Putri kecilku berjinjit agar bisa melihat foto itu dengan jelas. “Tapi rambutnya, kok, hitam? Kan rambut Nenek putih semua. Kalau Kakek ada hitam-hitamnya dikit.”

Aku hanya bisa tertawa. Benar. Rambut orang tuaku sekarang tidak lagi hitam. Rambut Mama sudah sepenuhnya putih, ditambah sakit strok yang dideritanya membuatnya saat ini terlihat jauh lebih tua dibanding Abah.

“Besok kita ke rumah Nenek, ya. Kita bawakan roti kesukaan Nenek dan semangka kesukaan Kakek.”

“Yey! Ayu mau minta uang sama Kakek buat beli es krim!” Putriku bertepuk tangan heboh.

Waktu terasa berlalu begitu cepat. Semua momen kebersamaan dengan orang tuaku bagaikan kereta ekspres yang melintas, cepat tak terkejar.

Setelah menjadi orang tua, barulah aku mengerti arti kasih sayang dan pengorbanan. Betapa aku dan suami ingin memberikan segalanya untuk putri kecil kami.

Karena setelah menjadi orang tua, kita hanya mengetahui satu hal. Bahwa kita dalam satu kata: Cinta.

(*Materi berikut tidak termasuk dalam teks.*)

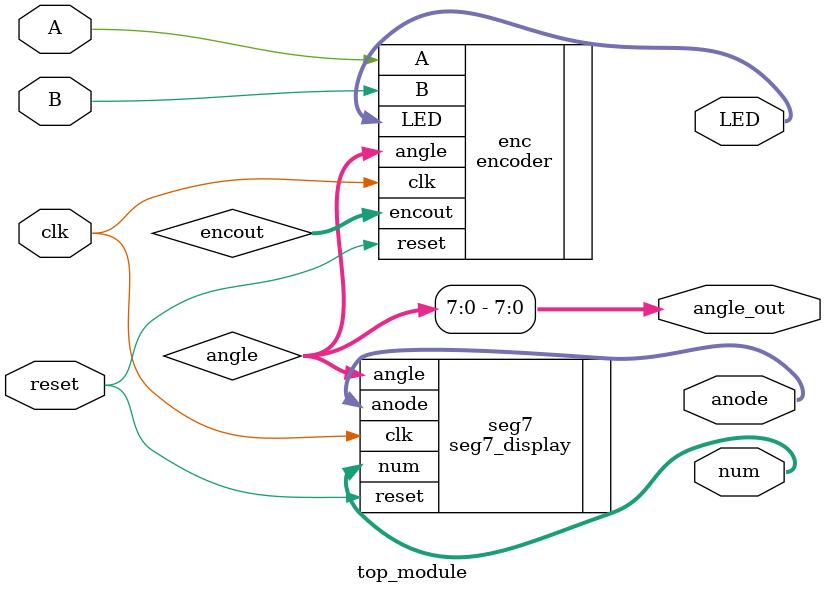
<source format=v>
module top_module(
	input clk,
	input A,
	input B,
	input reset,
	output [1:0] LED,
	output [3:0] anode,
	output [7:0] angle_out,
	output [7:0] num
    );
  
	wire [8:0] angle; 
	wire [7:0] encout;
	assign angle_out = angle[7:0];
	encoder enc(.clk(clk), .A(A), .B(B), .reset(reset), .angle(angle), .encout(encout), .LED(LED));
	seg7_display seg7(.clk(clk), .reset(reset), .angle(angle), .anode(anode), .num(num));

endmodule

</source>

Tana Paser, 28 Desember 2024

__

Komentar Juri, Berry Budiman:

Kenangan yang disampakan bukan hanya bernilai bagi penulis, tetapi juga menjadi sebuah refleksi dan eksplorasi diri penulis terhadap pengalamannya di masa lalu. Membuatnya lebih memaknai kehidupan setelah bercermin dari masa lalu. Ditulis dengan apa adanya, kisah ini terasa makin menyentuh. Apalagi ia ditutup denga ending (terkait kondisi orangtua tokoh) yang bittersweat. Sebuah autofiksi yang baik sekali.